Zahra Ahmad, zahmad@earthjustice.org, (517) 898-0924

The Environmental Protection Agency today released proposed findings that ignore the scientific proof that farmworkers and agricultural communities exposed to the herbicide paraquat are more likely to develop Parkinson’s disease.

In response to a legal challenge brought by Earthjustice on behalf of farmworkers, public health, and environmental organizations, EPA prepared a new analysis of several issues raised in EPA’s 2021 registration review decision for paraquat, a widely used herbicide that is linked to Parkinson’s disease and other severe harms.  That analysis largely affirms the findings in EPA’s prior registration, including EPA’s dismissal of the broad scientific evidence connecting paraquat use and Parkinson’s disease.  EPA admits that it did not consider the latest science in its revaluation, including dozens of studies submitted to EPA by the Michael J. Fox Foundation for Parkinson’s Research.

“This is EPA’s opportunity to accept the science and protect farmworkers from Parkinson’s disease. Instead, it is doubling down on its past mistakes and leaving farmworkers and agricultural communities at risk,” said Jonathan Kalmuss-Katz, a senior attorney with Earthjustice. “EPA can still correct its flawed registration decision, but it needs to follow the science and join dozens of other countries in banning paraquat.”

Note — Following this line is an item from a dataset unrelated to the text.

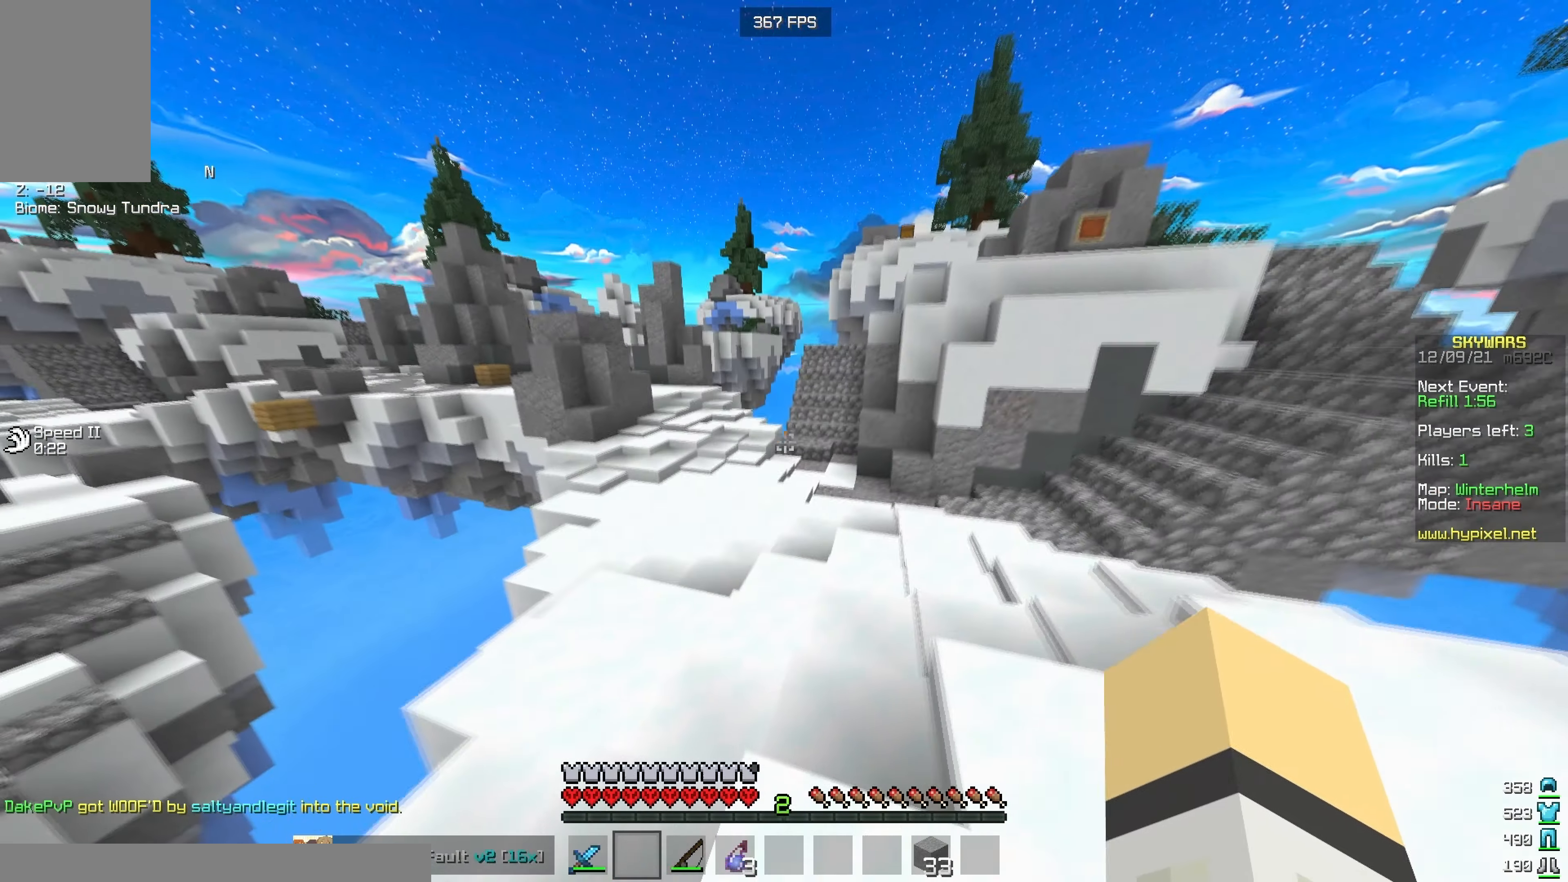
{"keys": ["w"], "mouse": [], "events": [[217, "a", "down"], [400, "a", "up"]]}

Fifty-eight countries, including China and members of the European Union, have banned paraquat because of its extreme toxicity, including its connection to Parkinson’s disease. Research shows that farmworkers exposed to paraquat are more than twice as likely to develop Parkinson’s disease, a finding supported by extensive animal testing and other evidence.  Paraquat is also associated with respiratory and kidney harm, and ingestion of a single teaspoon of paraquat can be deadly.  However, paraquat remains widely used in the United States, with approximately eight million pounds sprayed on grapes, almonds, soybeans, cotton, and other crops each year.

In 2021, the EPA re-approved its registration for paraquat, authorizing the chemical’s continued use.  A coalition of farmworker, public health, and environmental organizations, represented by Earthjustice, filed suit to overturn that registration review decision, which understated paraquat’s serious health risks and violated EPA’s obligation to eliminate paraquat’s unreasonable risks. In response to that lawsuit, the EPA agreed to revisit its analyses of paraquat’s health effects, risks, and benefits, and it released the preliminary results of that reconsideration for public comment today.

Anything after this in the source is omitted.